#### [EXERCISE SET]
1/ According to the committee testimony, how much do drug-resistant infections cost the Canadian health care system each year?
2/ Decide whether each statement agrees with the committee testimony: (a) The speaker has appeared before the Standing Committee on Health three times in the past four years on infectious diseases. (b) The speaker recognizes many familiar faces on the committee. (c) Before the pandemic, the speaker's academic work centered on antimicrobial resistance.
3/ Pick up the committee testimony on drug-resistant infections after its final sentence and continue it.
(TEXT PASSAGE begins)
Thank you, Mr. Chair, and honourable committee members. It's an honour to be able to address this committee.
Before I begin, I'd like to acknowledge that I'm currently speaking from what I believe to be the unceded ancestral territory of the Haudenosaunee, which is where my family home currently rests.
I'm a professor of medicine at the University of Toronto and a consultant in infectious diseases at Sinai Health and the University Health Network. Prior to this pandemic, most of my academic work was really focused around antimicrobial resistance—drug-resistant infections. I've been doing work on behalf of the Public Health Agency of Canada, along with Gerry Wright, to develop a pan-Canadian network to tackle antimicrobial-resistant infections.
This is my third such appearance before the Standing Committee on Health in relation to infectious diseases in the past four years. I'm really privileged to be invited again. As I will remind this committee—in fact, the only familiar face I see here is Mr. Davies', so there are many new faces—much of the action that I've urged this committee to act on previously has not occurred.
Although it was self-evident at the beginning of the pandemic when the virus was first isolated, it's worth reminding everyone that COVID-19 is just one of a host of drug-resistant infections. There are many drug-resistant infections that affect Canadians annually. Sadly, we estimate that we've lost around 22,000 people to COVID-19 over the past 12 months, and many more have become sick. We lose about one quarter of that figure annually due to drug-resistant infections at a cost to the Canadian health care system of $1.4 billion, with a reduction in GDP of about $2 billion. We expect that those numbers are going to rise to about $7.6 billion in health care costs and $21 billion in GDP by 2050.
We're now roughly a year into this pandemic, and it would be sufficient to say that the lives that we're going to continue to see lost around the world, including in Canada, will be due to a combination of two things. One is insufficient vaccination, primarily limited by supply, and the other one will be ineffective antimicrobial therapy. I do want to point out, as Dr. Langley also pointed out, that as citizens of the world, both of these issues affect people throughout the globe.
(TEXT PASSAGE ends)
(EXTRACTED DATA begins)
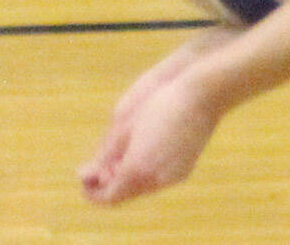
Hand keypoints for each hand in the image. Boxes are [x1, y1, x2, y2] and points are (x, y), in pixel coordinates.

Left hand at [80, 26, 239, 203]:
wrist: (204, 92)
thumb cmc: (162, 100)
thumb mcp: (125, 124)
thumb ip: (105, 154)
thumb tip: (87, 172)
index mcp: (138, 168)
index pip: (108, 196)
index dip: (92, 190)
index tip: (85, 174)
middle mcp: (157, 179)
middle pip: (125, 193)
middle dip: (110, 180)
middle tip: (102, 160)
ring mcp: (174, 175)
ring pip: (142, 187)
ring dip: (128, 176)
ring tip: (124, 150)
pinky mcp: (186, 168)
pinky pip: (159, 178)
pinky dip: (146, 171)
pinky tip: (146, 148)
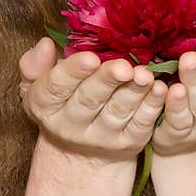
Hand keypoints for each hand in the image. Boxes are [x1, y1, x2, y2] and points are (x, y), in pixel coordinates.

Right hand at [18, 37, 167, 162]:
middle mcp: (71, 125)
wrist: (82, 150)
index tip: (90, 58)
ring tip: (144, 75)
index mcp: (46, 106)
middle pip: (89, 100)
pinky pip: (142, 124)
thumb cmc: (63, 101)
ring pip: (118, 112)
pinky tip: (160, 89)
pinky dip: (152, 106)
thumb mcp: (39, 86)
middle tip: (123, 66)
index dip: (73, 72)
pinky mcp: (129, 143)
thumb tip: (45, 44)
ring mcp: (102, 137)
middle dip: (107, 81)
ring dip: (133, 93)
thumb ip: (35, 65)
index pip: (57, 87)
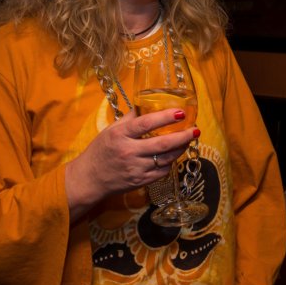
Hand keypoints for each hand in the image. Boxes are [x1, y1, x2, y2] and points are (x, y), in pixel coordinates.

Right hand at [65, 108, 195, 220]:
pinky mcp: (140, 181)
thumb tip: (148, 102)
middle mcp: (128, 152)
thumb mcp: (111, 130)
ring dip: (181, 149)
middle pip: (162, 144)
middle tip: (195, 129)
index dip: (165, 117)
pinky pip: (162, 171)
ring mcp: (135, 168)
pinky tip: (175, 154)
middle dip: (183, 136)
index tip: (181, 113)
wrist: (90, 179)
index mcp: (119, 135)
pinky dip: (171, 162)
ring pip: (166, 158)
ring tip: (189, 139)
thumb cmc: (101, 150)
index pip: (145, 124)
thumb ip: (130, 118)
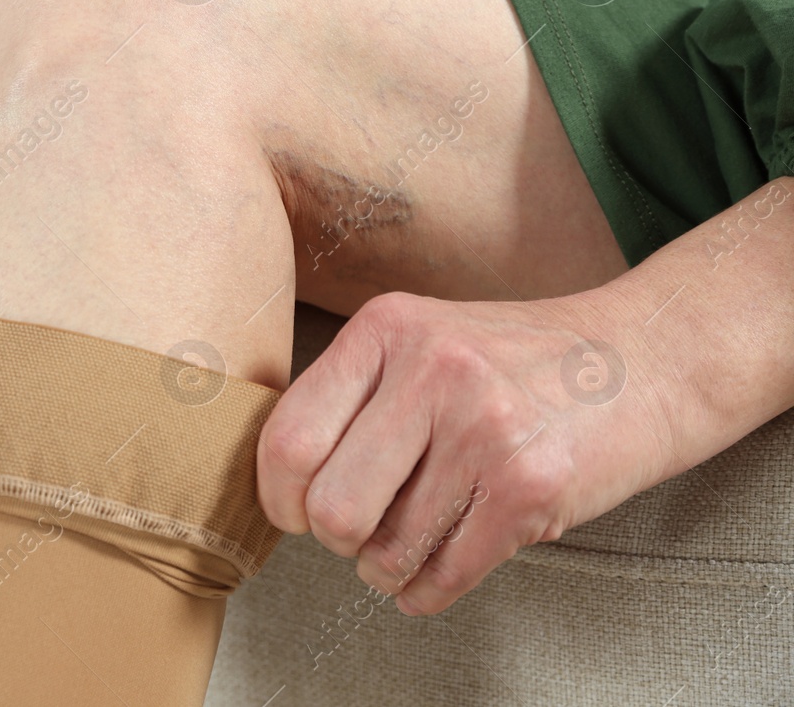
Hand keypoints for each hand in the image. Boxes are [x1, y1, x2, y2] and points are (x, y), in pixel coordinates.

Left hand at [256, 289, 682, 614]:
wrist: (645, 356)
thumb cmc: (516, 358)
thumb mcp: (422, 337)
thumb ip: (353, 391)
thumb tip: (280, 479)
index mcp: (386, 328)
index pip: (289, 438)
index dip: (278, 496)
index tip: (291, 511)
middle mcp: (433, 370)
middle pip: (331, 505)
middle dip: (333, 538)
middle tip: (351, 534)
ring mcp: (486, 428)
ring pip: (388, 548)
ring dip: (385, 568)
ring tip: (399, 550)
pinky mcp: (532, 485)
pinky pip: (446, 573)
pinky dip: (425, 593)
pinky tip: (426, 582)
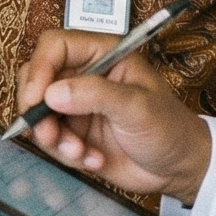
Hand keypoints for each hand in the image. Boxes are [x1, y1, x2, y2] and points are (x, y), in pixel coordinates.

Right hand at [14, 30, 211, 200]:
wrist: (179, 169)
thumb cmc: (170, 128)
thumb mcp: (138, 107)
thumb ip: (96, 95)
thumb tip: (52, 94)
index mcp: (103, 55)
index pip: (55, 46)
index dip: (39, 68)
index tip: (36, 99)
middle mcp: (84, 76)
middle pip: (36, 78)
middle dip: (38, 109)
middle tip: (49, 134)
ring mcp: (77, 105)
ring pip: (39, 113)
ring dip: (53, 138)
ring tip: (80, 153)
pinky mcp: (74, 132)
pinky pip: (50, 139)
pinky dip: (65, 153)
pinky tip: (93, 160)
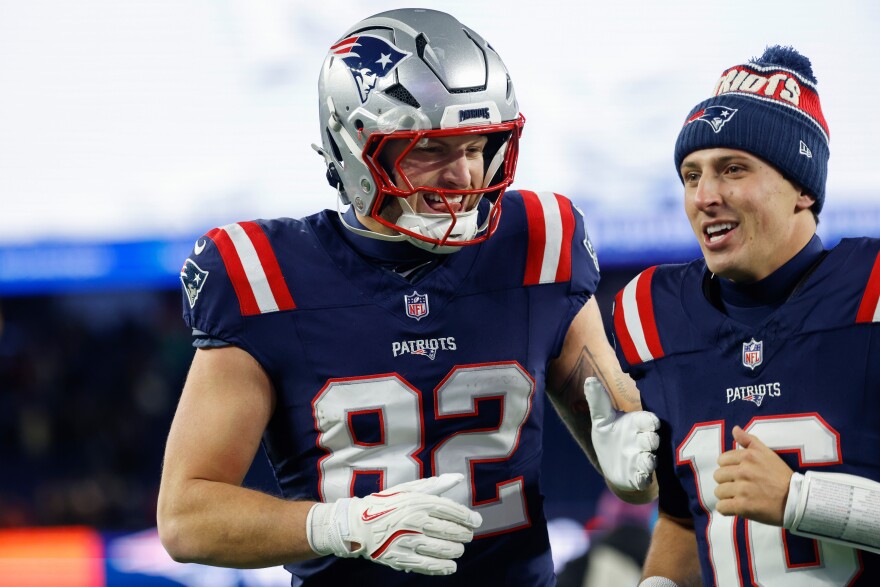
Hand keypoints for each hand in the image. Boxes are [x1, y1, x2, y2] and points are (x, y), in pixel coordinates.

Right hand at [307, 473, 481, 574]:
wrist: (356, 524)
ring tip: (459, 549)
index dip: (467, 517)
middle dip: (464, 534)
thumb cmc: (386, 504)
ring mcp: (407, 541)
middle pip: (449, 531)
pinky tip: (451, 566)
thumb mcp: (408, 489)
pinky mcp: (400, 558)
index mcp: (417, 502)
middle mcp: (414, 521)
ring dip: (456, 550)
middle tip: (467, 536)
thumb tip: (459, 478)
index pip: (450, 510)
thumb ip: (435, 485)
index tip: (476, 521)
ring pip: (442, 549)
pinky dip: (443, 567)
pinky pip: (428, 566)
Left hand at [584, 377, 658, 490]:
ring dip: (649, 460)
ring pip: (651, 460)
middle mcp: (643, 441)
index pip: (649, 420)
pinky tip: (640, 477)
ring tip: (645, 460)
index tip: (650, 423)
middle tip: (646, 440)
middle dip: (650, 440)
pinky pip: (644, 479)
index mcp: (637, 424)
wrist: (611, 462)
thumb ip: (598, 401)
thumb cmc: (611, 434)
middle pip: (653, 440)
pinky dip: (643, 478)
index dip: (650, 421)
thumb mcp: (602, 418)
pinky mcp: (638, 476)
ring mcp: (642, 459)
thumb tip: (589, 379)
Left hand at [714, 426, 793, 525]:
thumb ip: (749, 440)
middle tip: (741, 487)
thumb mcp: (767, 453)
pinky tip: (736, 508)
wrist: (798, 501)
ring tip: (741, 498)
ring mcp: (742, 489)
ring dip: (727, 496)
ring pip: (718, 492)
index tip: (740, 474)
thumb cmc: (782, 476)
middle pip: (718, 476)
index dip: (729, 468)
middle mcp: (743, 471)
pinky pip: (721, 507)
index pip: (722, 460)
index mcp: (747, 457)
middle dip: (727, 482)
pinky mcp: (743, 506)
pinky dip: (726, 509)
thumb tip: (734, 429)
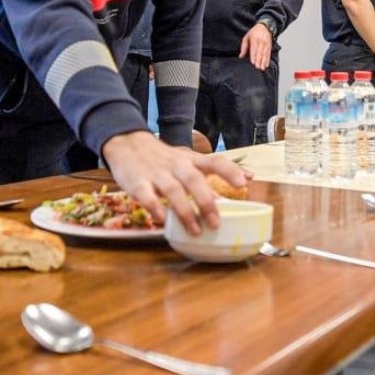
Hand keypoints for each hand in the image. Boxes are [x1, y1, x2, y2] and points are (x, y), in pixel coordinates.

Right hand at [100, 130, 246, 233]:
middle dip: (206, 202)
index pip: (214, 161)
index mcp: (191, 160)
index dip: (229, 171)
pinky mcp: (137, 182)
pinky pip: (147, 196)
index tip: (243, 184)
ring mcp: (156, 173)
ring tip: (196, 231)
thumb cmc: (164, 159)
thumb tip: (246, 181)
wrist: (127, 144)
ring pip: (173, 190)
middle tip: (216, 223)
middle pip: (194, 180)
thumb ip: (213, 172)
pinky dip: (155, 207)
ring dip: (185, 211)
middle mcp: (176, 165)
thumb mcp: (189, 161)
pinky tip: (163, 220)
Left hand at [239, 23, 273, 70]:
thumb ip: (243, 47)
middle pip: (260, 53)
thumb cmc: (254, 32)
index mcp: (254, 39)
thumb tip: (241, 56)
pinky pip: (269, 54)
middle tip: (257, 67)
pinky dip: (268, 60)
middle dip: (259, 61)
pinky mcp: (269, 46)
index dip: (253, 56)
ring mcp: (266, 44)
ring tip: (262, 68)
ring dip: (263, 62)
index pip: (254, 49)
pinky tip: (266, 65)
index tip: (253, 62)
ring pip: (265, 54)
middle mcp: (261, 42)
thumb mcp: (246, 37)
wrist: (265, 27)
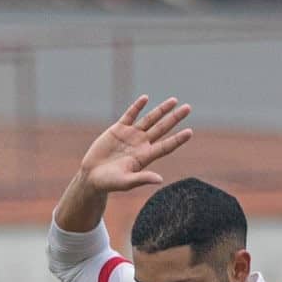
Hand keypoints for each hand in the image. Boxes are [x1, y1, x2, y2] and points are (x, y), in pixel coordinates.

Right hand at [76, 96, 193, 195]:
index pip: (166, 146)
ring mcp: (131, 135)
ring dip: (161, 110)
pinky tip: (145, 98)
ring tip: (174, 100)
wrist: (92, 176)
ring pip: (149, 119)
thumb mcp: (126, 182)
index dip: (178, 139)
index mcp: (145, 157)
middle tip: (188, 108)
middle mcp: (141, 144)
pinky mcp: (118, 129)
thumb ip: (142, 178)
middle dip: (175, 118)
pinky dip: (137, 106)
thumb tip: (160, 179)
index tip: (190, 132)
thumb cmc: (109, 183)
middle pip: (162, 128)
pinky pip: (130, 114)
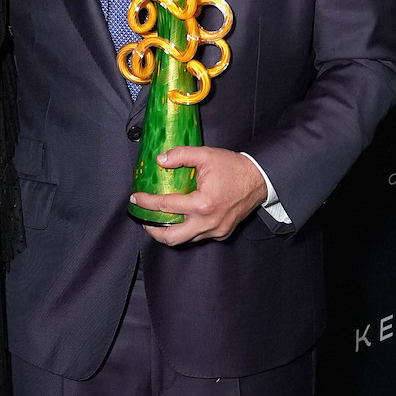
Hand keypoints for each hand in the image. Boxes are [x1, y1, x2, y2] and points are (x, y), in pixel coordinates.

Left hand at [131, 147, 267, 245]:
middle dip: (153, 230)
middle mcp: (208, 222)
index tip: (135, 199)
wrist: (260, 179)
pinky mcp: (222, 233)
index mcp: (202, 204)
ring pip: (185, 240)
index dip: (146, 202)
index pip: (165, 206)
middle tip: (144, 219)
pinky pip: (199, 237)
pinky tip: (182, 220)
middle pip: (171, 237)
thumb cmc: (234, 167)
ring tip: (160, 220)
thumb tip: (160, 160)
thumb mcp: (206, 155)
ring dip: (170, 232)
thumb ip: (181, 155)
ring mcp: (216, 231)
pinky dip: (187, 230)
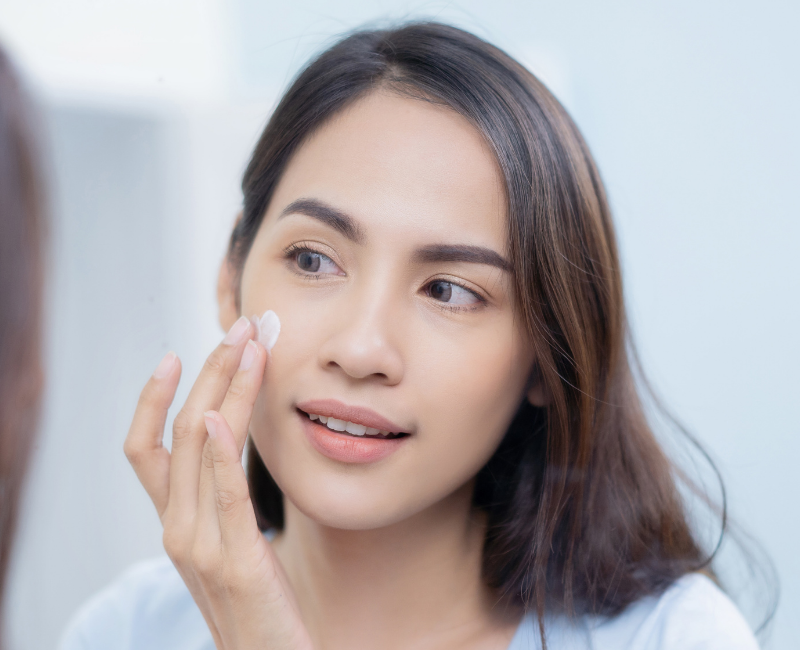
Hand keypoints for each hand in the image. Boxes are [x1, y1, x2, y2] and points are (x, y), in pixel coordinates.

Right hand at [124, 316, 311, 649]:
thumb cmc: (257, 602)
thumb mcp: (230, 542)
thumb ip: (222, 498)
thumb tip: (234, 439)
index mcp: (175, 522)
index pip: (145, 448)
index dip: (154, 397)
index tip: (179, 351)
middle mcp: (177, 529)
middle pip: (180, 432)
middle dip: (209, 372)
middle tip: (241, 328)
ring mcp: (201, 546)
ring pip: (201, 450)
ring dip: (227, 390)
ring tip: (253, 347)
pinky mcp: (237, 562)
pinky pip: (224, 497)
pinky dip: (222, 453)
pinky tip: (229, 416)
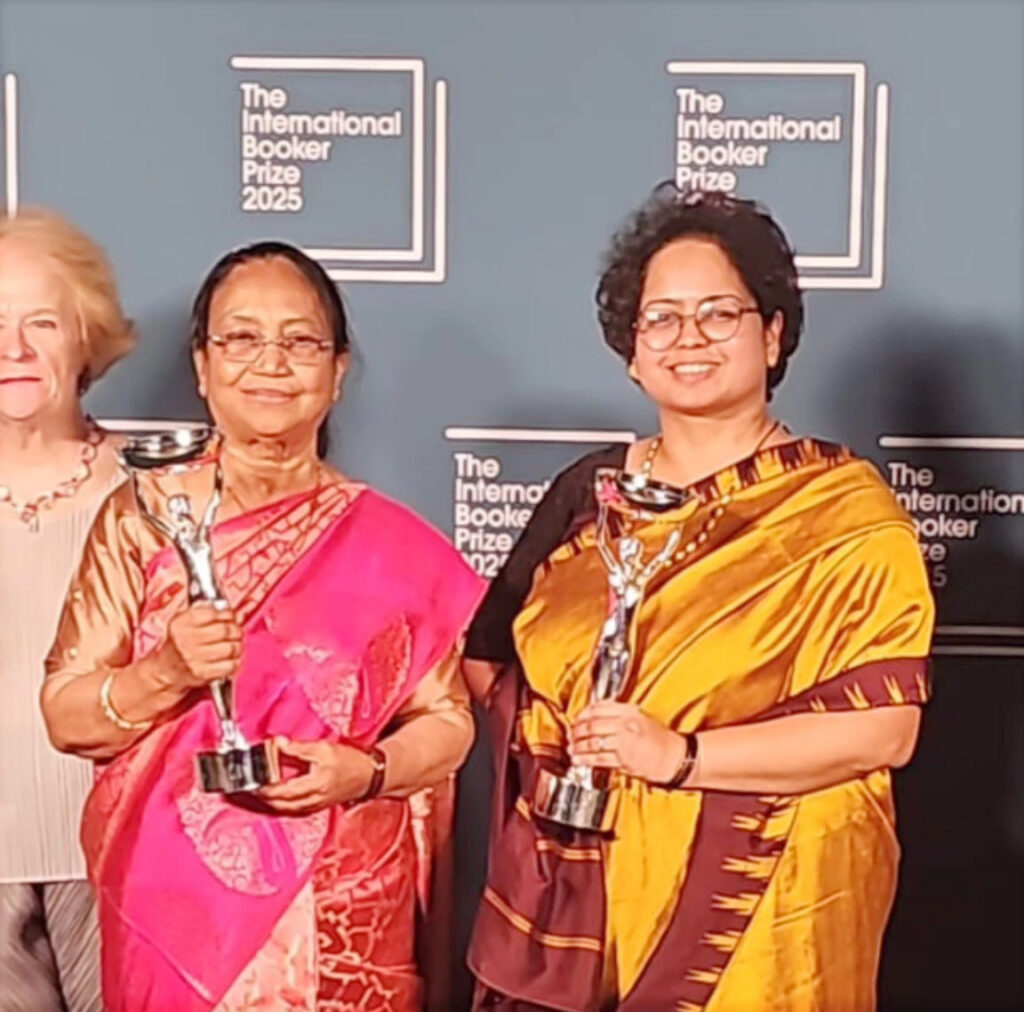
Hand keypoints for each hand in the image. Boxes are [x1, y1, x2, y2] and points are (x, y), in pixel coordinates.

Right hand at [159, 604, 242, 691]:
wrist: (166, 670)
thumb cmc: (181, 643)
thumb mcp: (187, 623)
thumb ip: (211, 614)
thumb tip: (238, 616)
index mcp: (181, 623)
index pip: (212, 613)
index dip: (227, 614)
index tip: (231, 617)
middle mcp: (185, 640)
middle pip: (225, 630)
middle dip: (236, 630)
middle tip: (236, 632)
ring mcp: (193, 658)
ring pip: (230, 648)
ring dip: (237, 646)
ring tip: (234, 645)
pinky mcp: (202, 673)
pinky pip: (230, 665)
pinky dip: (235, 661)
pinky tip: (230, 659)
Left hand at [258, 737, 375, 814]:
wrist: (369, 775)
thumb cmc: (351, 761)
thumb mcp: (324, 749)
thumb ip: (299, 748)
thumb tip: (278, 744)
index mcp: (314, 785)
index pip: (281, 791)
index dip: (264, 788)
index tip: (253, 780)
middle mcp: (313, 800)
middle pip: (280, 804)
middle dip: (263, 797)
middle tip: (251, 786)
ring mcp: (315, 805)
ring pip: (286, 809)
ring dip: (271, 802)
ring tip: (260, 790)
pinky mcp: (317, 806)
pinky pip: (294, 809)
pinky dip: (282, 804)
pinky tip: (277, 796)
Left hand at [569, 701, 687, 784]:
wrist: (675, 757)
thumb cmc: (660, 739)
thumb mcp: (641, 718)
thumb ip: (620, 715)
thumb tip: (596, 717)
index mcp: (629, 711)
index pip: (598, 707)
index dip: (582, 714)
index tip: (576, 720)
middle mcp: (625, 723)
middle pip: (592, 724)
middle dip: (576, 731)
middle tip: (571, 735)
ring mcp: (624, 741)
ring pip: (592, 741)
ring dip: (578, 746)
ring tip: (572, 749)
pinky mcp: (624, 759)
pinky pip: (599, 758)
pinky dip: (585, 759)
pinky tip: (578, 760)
(EXTRACTED DATA ends)
#### [RESULTS BY TASK]
1/ $1.4 billion.

2/
(a) Yes: "This is my third such appearance before the Standing Committee on Health in relation to infectious diseases in the past four years."
(b) No: "the only familiar face I see here is Mr. Davies'"
(c) Yes: "most of my academic work was really focused around antimicrobial resistance"

3/
We need to invest in infectious diseases prevention, surveillance, diagnostics and therapeutics. I think I'm going to attenuate what I was going to say for reasons of time, but I will point out that our surveillance systems in particular remain so poor that at present we've had to put together a hodgepodge of genomic sequencing resources to try to give us the surveillance information that countries like Denmark, which has one tenth of Canada's population, and the U.K., which has roughly double our population, can provide to their own citizens. We also lack the capacity to develop antimicrobials, and we're unable to produce vaccines to serve our citizens.
We have not been able to mount a coordinated response to infectious diseases, and I really want to focus for the next while on drug therapy. I will start by pointing out that there are two evidence-based therapeutic treatments for COVID-19 that unequivocally save lives in hospitalized patients: dexamethasone, which is a cortisone-like medication, and tocilizumab, which is a monoclonal antibody that blocks a component of the immune system. Both of these agents are life-saving with comparable and additive effects.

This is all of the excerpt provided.